** ENTRIES SUPPLIED follows **

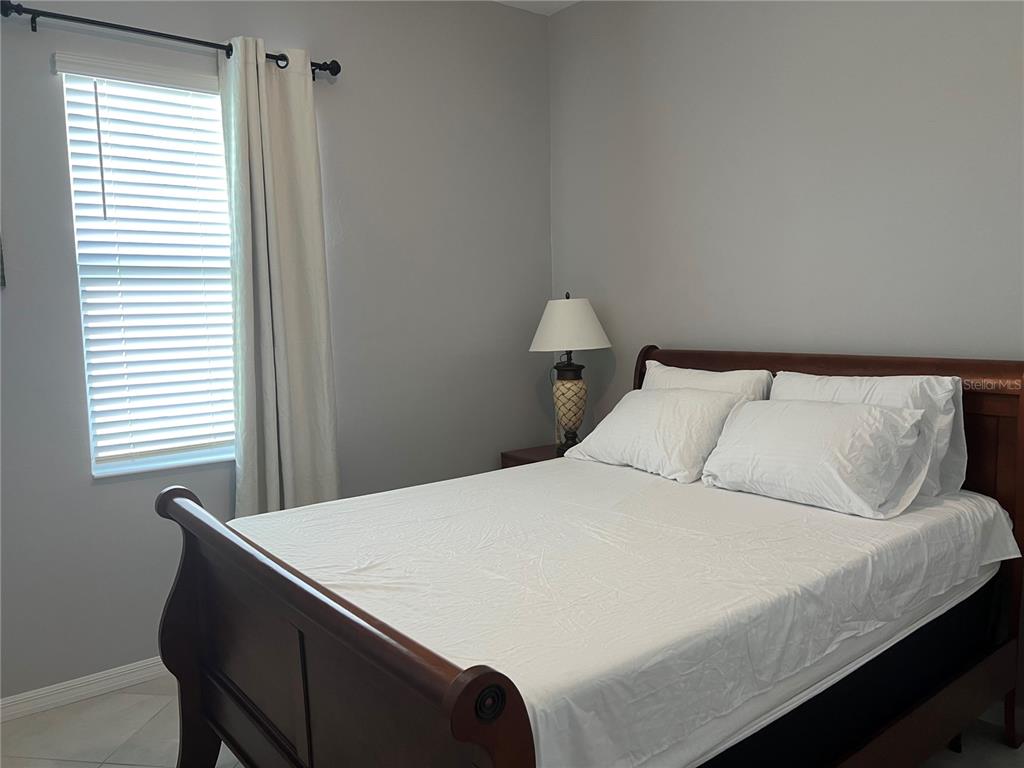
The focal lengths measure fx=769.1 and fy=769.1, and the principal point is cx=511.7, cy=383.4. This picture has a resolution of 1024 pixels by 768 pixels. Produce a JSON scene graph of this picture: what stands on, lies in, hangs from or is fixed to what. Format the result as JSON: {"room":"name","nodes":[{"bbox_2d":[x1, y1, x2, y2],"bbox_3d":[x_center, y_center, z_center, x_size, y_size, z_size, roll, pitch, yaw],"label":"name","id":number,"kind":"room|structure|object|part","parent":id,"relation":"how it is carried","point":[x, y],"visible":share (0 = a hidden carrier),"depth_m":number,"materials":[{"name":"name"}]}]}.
{"room":"bedroom","nodes":[
{"label":"bedroom","id":0,"kind":"room"},
{"bbox_2d":[0,0,552,701],"bbox_3d":[-1.289,-0.314,2.971,3.788,2.830,0.156,-6,7,-38],"label":"left wall","id":1,"kind":"structure","parent":0,"point":[66,265],"depth_m":3.29,"materials":[{"name":"grey paint"}]},
{"bbox_2d":[0,237,5,288],"bbox_3d":[-1.822,-0.523,2.388,0.396,0.468,0.028,-6,7,-38],"label":"picture frame","id":2,"kind":"object","parent":1,"relation":"attached to","point":[1,276],"visible":0.99,"depth_m":2.51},
{"bbox_2d":[0,656,169,722],"bbox_3d":[-1.238,1.071,3.024,3.639,0.082,0.015,-6,7,-38],"label":"baseboard","id":3,"kind":"structure","parent":1,"relation":"attached to","point":[20,698],"depth_m":2.77,"materials":[{"name":"white paint"}]},
{"bbox_2d":[58,57,238,480],"bbox_3d":[-1.305,-0.420,2.988,0.704,1.485,0.104,-6,7,-38],"label":"window","id":4,"kind":"structure","parent":1,"relation":"in","point":[96,465],"depth_m":2.92,"materials":[{"name":"white"}]},
{"bbox_2d":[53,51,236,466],"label":"window blind","id":5,"kind":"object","parent":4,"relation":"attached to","point":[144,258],"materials":[{"name":"white plastic"}]},
{"bbox_2d":[1,1,338,78],"bbox_3d":[-1.201,-1.248,2.809,1.216,0.074,0.117,-6,7,-38],"label":"curtain rod","id":6,"kind":"object","parent":1,"relation":"attached to","point":[325,69],"visible":0.82,"depth_m":2.66,"materials":[{"name":"black metal"}]},
{"bbox_2d":[219,35,340,518],"bbox_3d":[-0.907,-0.158,3.053,0.437,2.299,0.127,-6,7,-38],"label":"curtain","id":7,"kind":"object","parent":6,"relation":"hanging from","point":[308,115],"visible":0.89,"depth_m":3.02,"materials":[{"name":"fabric"}]},
{"bbox_2d":[0,673,1023,767],"bbox_3d":[-0.049,1.278,1.603,3.858,0.102,3.953,-6,7,-38],"label":"floor","id":8,"kind":"structure","parent":0,"point":[124,695],"depth_m":2.52,"materials":[{"name":"tile"}]},
{"bbox_2d":[499,444,566,468],"bbox_3d":[0.258,0.668,3.723,0.451,0.656,0.515,-6,7,-38],"label":"nightstand","id":9,"kind":"object","parent":8,"relation":"on","point":[514,459],"visible":0.08,"depth_m":3.71,"materials":[{"name":"brown wood"}]},
{"bbox_2d":[529,293,611,453],"bbox_3d":[0.274,-0.048,3.618,0.382,0.767,0.382,-6,7,-38],"label":"table lamp","id":10,"kind":"object","parent":9,"relation":"on","point":[588,308],"visible":0.99,"depth_m":3.53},
{"bbox_3d":[0.267,0.112,3.641,0.188,0.347,0.189,-1,6,1],"label":"lamp base","id":11,"kind":"part","parent":10,"relation":"part of","materials":[{"name":"ceramic"}]},
{"bbox_3d":[0.267,-0.272,3.616,0.447,0.227,0.429,1,6,21],"label":"lampshade","id":12,"kind":"part","parent":10,"relation":"part of","materials":[{"name":"fabric"}]},
{"bbox_2d":[151,344,1023,767],"bbox_3d":[0.311,0.565,2.202,2.117,1.191,1.587,-6,7,-38],"label":"bed","id":13,"kind":"object","parent":8,"relation":"on","point":[456,689],"visible":0.86,"depth_m":1.84,"materials":[{"name":"brown wood"}]},
{"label":"footboard post","id":14,"kind":"part","parent":13,"relation":"part of","materials":[{"name":"brown wood"}]},
{"bbox_3d":[-0.466,0.769,1.780,0.131,0.912,1.529,-6,7,-38],"label":"footboard","id":15,"kind":"part","parent":13,"relation":"part of","materials":[{"name":"brown wood"}]},
{"bbox_2d":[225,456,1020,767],"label":"bed sheet","id":16,"kind":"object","parent":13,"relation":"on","point":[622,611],"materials":[{"name":"white fabric"}]},
{"bbox_2d":[238,457,1019,765],"bbox_3d":[0.303,0.508,2.456,1.985,0.315,1.651,-6,7,-38],"label":"mattress","id":17,"kind":"object","parent":13,"relation":"on","point":[338,515],"visible":0.79,"depth_m":1.86,"materials":[{"name":"white fabric"}]},
{"bbox_2d":[565,387,748,482],"bbox_3d":[0.540,0.168,2.917,0.364,0.287,0.700,-6,7,-38],"label":"pillow","id":18,"kind":"object","parent":17,"relation":"on","point":[658,396],"visible":0.93,"depth_m":2.77,"materials":[{"name":"white fabric"}]},
{"bbox_2d":[643,361,772,401],"bbox_3d":[0.714,0.122,3.058,0.240,0.402,0.655,-6,7,-38],"label":"pillow","id":19,"kind":"object","parent":17,"relation":"on","point":[704,375],"visible":0.24,"depth_m":2.96,"materials":[{"name":"white fabric"}]},
{"bbox_2d":[698,396,932,518],"bbox_3d":[0.921,0.204,2.410,0.359,0.292,0.664,-6,7,-38],"label":"pillow","id":20,"kind":"object","parent":17,"relation":"on","point":[857,424],"visible":0.99,"depth_m":2.28,"materials":[{"name":"white fabric"}]},
{"bbox_2d":[774,371,966,499],"bbox_3d":[1.109,0.150,2.538,0.241,0.376,0.658,-6,7,-38],"label":"pillow","id":21,"kind":"object","parent":17,"relation":"on","point":[897,386],"visible":0.34,"depth_m":2.35,"materials":[{"name":"white fabric"}]},
{"bbox_2d":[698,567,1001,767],"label":"box spring","id":22,"kind":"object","parent":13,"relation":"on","point":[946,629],"visible":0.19,"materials":[{"name":"black fabric"}]},
{"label":"headboard","id":23,"kind":"part","parent":13,"relation":"part of","materials":[{"name":"brown wood"}]},
{"bbox_2d":[491,0,579,14],"bbox_3d":[-0.116,-1.660,1.358,4.081,0.108,3.942,-6,7,-38],"label":"ceiling","id":24,"kind":"structure","parent":0,"point":[565,1],"depth_m":3.74,"materials":[{"name":"white paint"}]},
{"bbox_2d":[548,0,1023,421],"bbox_3d":[1.402,-0.337,2.659,0.150,2.837,3.846,-6,7,-38],"label":"right wall","id":25,"kind":"structure","parent":0,"point":[696,136],"depth_m":2.92,"materials":[{"name":"paint"}]}
]}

** End of ENTRIES SUPPLIED **

* TASK DIRECTIONS: Transcribe every line of the data exactly. No pictures go in the copy.

* SOLUTION TO THIS PROBLEM:
The focal lengths measure fx=769.1 and fy=769.1, and the principal point is cx=511.7, cy=383.4. This picture has a resolution of 1024 pixels by 768 pixels. Produce a JSON scene graph of this picture: what stands on, lies in, hangs from or is fixed to what. Format the result as JSON: {"room":"name","nodes":[{"bbox_2d":[x1, y1, x2, y2],"bbox_3d":[x_center, y_center, z_center, x_size, y_size, z_size, roll, pitch, yaw],"label":"name","id":number,"kind":"room|structure|object|part","parent":id,"relation":"how it is carried","point":[x, y],"visible":share (0 = a hidden carrier),"depth_m":number,"materials":[{"name":"name"}]}]}.
{"room":"bedroom","nodes":[
{"label":"bedroom","id":0,"kind":"room"},
{"bbox_2d":[0,0,552,701],"bbox_3d":[-1.289,-0.314,2.971,3.788,2.830,0.156,-6,7,-38],"label":"left wall","id":1,"kind":"structure","parent":0,"point":[66,265],"depth_m":3.29,"materials":[{"name":"grey paint"}]},
{"bbox_2d":[0,237,5,288],"bbox_3d":[-1.822,-0.523,2.388,0.396,0.468,0.028,-6,7,-38],"label":"picture frame","id":2,"kind":"object","parent":1,"relation":"attached to","point":[1,276],"visible":0.99,"depth_m":2.51},
{"bbox_2d":[0,656,169,722],"bbox_3d":[-1.238,1.071,3.024,3.639,0.082,0.015,-6,7,-38],"label":"baseboard","id":3,"kind":"structure","parent":1,"relation":"attached to","point":[20,698],"depth_m":2.77,"materials":[{"name":"white paint"}]},
{"bbox_2d":[58,57,238,480],"bbox_3d":[-1.305,-0.420,2.988,0.704,1.485,0.104,-6,7,-38],"label":"window","id":4,"kind":"structure","parent":1,"relation":"in","point":[96,465],"depth_m":2.92,"materials":[{"name":"white"}]},
{"bbox_2d":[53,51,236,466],"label":"window blind","id":5,"kind":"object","parent":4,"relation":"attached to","point":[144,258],"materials":[{"name":"white plastic"}]},
{"bbox_2d":[1,1,338,78],"bbox_3d":[-1.201,-1.248,2.809,1.216,0.074,0.117,-6,7,-38],"label":"curtain rod","id":6,"kind":"object","parent":1,"relation":"attached to","point":[325,69],"visible":0.82,"depth_m":2.66,"materials":[{"name":"black metal"}]},
{"bbox_2d":[219,35,340,518],"bbox_3d":[-0.907,-0.158,3.053,0.437,2.299,0.127,-6,7,-38],"label":"curtain","id":7,"kind":"object","parent":6,"relation":"hanging from","point":[308,115],"visible":0.89,"depth_m":3.02,"materials":[{"name":"fabric"}]},
{"bbox_2d":[0,673,1023,767],"bbox_3d":[-0.049,1.278,1.603,3.858,0.102,3.953,-6,7,-38],"label":"floor","id":8,"kind":"structure","parent":0,"point":[124,695],"depth_m":2.52,"materials":[{"name":"tile"}]},
{"bbox_2d":[499,444,566,468],"bbox_3d":[0.258,0.668,3.723,0.451,0.656,0.515,-6,7,-38],"label":"nightstand","id":9,"kind":"object","parent":8,"relation":"on","point":[514,459],"visible":0.08,"depth_m":3.71,"materials":[{"name":"brown wood"}]},
{"bbox_2d":[529,293,611,453],"bbox_3d":[0.274,-0.048,3.618,0.382,0.767,0.382,-6,7,-38],"label":"table lamp","id":10,"kind":"object","parent":9,"relation":"on","point":[588,308],"visible":0.99,"depth_m":3.53},
{"bbox_3d":[0.267,0.112,3.641,0.188,0.347,0.189,-1,6,1],"label":"lamp base","id":11,"kind":"part","parent":10,"relation":"part of","materials":[{"name":"ceramic"}]},
{"bbox_3d":[0.267,-0.272,3.616,0.447,0.227,0.429,1,6,21],"label":"lampshade","id":12,"kind":"part","parent":10,"relation":"part of","materials":[{"name":"fabric"}]},
{"bbox_2d":[151,344,1023,767],"bbox_3d":[0.311,0.565,2.202,2.117,1.191,1.587,-6,7,-38],"label":"bed","id":13,"kind":"object","parent":8,"relation":"on","point":[456,689],"visible":0.86,"depth_m":1.84,"materials":[{"name":"brown wood"}]},
{"label":"footboard post","id":14,"kind":"part","parent":13,"relation":"part of","materials":[{"name":"brown wood"}]},
{"bbox_3d":[-0.466,0.769,1.780,0.131,0.912,1.529,-6,7,-38],"label":"footboard","id":15,"kind":"part","parent":13,"relation":"part of","materials":[{"name":"brown wood"}]},
{"bbox_2d":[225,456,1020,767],"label":"bed sheet","id":16,"kind":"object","parent":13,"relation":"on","point":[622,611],"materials":[{"name":"white fabric"}]},
{"bbox_2d":[238,457,1019,765],"bbox_3d":[0.303,0.508,2.456,1.985,0.315,1.651,-6,7,-38],"label":"mattress","id":17,"kind":"object","parent":13,"relation":"on","point":[338,515],"visible":0.79,"depth_m":1.86,"materials":[{"name":"white fabric"}]},
{"bbox_2d":[565,387,748,482],"bbox_3d":[0.540,0.168,2.917,0.364,0.287,0.700,-6,7,-38],"label":"pillow","id":18,"kind":"object","parent":17,"relation":"on","point":[658,396],"visible":0.93,"depth_m":2.77,"materials":[{"name":"white fabric"}]},
{"bbox_2d":[643,361,772,401],"bbox_3d":[0.714,0.122,3.058,0.240,0.402,0.655,-6,7,-38],"label":"pillow","id":19,"kind":"object","parent":17,"relation":"on","point":[704,375],"visible":0.24,"depth_m":2.96,"materials":[{"name":"white fabric"}]},
{"bbox_2d":[698,396,932,518],"bbox_3d":[0.921,0.204,2.410,0.359,0.292,0.664,-6,7,-38],"label":"pillow","id":20,"kind":"object","parent":17,"relation":"on","point":[857,424],"visible":0.99,"depth_m":2.28,"materials":[{"name":"white fabric"}]},
{"bbox_2d":[774,371,966,499],"bbox_3d":[1.109,0.150,2.538,0.241,0.376,0.658,-6,7,-38],"label":"pillow","id":21,"kind":"object","parent":17,"relation":"on","point":[897,386],"visible":0.34,"depth_m":2.35,"materials":[{"name":"white fabric"}]},
{"bbox_2d":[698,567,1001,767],"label":"box spring","id":22,"kind":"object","parent":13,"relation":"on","point":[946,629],"visible":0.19,"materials":[{"name":"black fabric"}]},
{"label":"headboard","id":23,"kind":"part","parent":13,"relation":"part of","materials":[{"name":"brown wood"}]},
{"bbox_2d":[491,0,579,14],"bbox_3d":[-0.116,-1.660,1.358,4.081,0.108,3.942,-6,7,-38],"label":"ceiling","id":24,"kind":"structure","parent":0,"point":[565,1],"depth_m":3.74,"materials":[{"name":"white paint"}]},
{"bbox_2d":[548,0,1023,421],"bbox_3d":[1.402,-0.337,2.659,0.150,2.837,3.846,-6,7,-38],"label":"right wall","id":25,"kind":"structure","parent":0,"point":[696,136],"depth_m":2.92,"materials":[{"name":"paint"}]}
]}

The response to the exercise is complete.